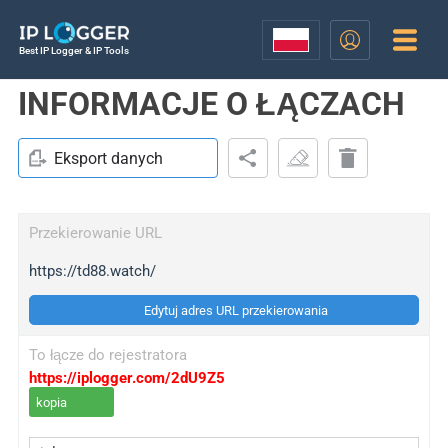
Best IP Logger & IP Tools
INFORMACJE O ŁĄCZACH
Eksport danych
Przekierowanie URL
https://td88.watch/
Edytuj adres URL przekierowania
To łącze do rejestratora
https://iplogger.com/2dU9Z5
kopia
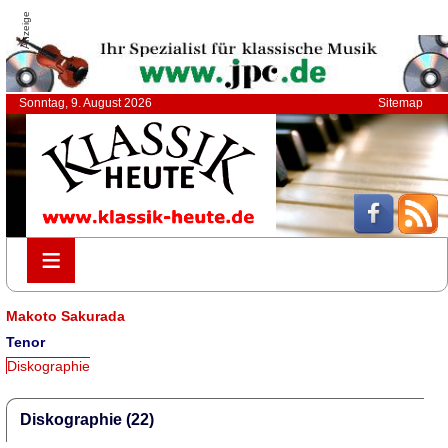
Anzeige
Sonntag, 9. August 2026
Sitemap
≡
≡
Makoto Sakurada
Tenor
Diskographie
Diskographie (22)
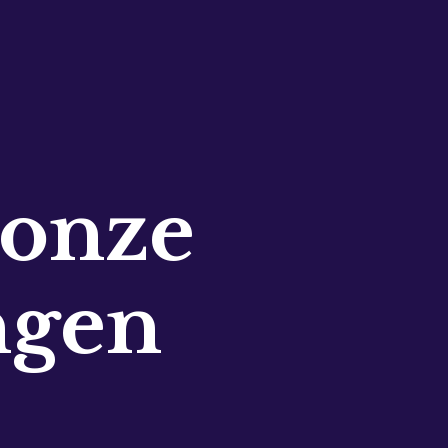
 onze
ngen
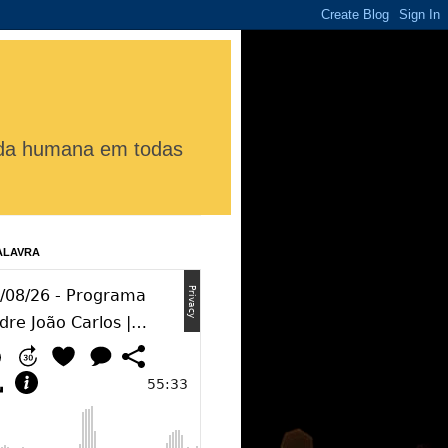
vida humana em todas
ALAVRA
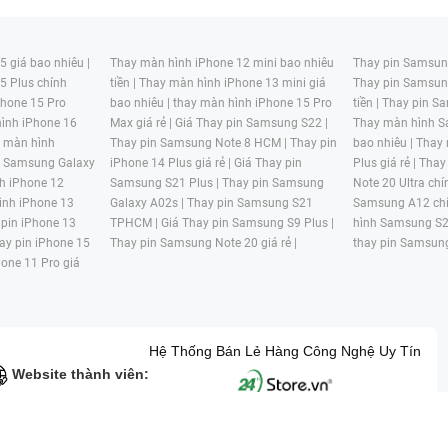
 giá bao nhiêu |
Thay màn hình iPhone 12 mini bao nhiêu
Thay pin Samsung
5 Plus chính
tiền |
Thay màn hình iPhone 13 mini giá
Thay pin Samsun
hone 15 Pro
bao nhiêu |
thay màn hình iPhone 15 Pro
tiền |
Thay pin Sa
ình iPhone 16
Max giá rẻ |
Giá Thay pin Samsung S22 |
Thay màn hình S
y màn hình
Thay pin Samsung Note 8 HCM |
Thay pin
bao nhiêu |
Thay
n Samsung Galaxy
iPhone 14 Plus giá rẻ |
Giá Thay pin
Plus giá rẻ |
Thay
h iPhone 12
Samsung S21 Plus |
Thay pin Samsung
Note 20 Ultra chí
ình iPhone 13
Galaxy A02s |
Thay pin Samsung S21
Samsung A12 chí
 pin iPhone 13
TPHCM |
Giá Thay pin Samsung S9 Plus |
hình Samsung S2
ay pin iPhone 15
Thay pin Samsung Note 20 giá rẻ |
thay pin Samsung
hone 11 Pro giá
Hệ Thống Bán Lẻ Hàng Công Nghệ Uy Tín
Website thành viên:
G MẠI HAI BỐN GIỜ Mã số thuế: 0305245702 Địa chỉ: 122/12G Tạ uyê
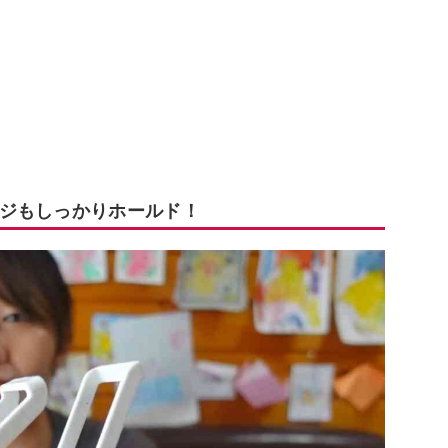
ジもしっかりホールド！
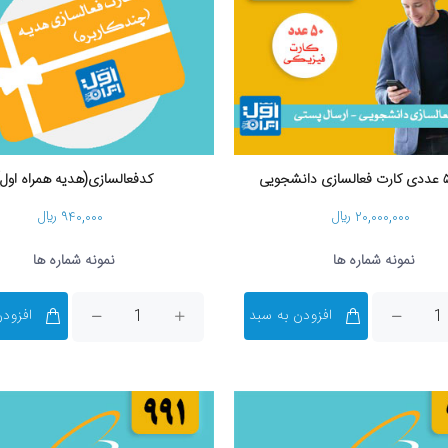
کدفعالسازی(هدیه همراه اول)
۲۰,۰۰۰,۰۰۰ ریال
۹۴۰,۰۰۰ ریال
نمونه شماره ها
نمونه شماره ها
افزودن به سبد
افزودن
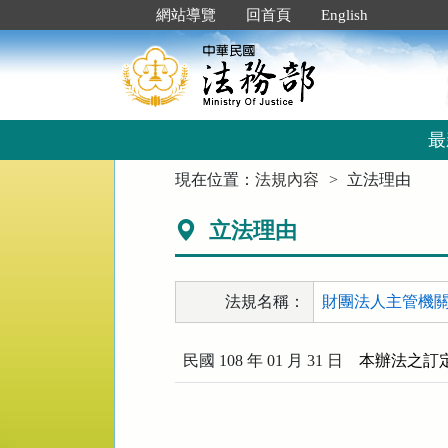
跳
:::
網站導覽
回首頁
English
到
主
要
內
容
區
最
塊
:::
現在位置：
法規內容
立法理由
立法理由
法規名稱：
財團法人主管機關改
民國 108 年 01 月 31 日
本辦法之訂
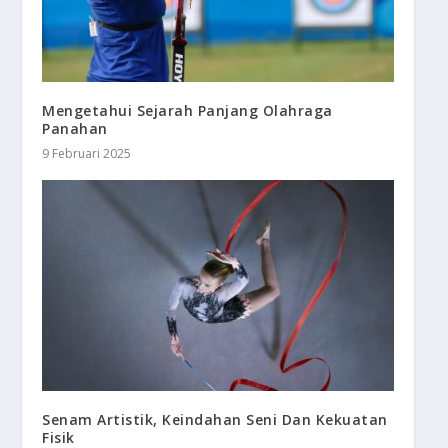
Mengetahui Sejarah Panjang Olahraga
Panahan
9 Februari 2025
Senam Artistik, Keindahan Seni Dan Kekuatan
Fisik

==

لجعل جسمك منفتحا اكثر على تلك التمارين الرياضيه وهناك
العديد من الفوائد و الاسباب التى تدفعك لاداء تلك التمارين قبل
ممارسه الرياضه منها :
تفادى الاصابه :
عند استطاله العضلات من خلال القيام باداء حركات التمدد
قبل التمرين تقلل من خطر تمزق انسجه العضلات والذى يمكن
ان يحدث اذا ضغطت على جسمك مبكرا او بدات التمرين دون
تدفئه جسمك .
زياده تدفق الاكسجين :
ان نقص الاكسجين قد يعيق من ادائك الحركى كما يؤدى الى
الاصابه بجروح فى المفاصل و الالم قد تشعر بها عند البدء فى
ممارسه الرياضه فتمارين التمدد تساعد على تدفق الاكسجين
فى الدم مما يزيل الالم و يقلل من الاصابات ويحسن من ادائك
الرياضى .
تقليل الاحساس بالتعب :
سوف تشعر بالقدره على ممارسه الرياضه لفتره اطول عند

Exercise ▸ Where does the word "mini" show up in the material? Copy out each line that has it.

Task result ▸
Thay màn hình iPhone 12 mini bao nhiêu
Thay màn hình iPhone 13 mini giá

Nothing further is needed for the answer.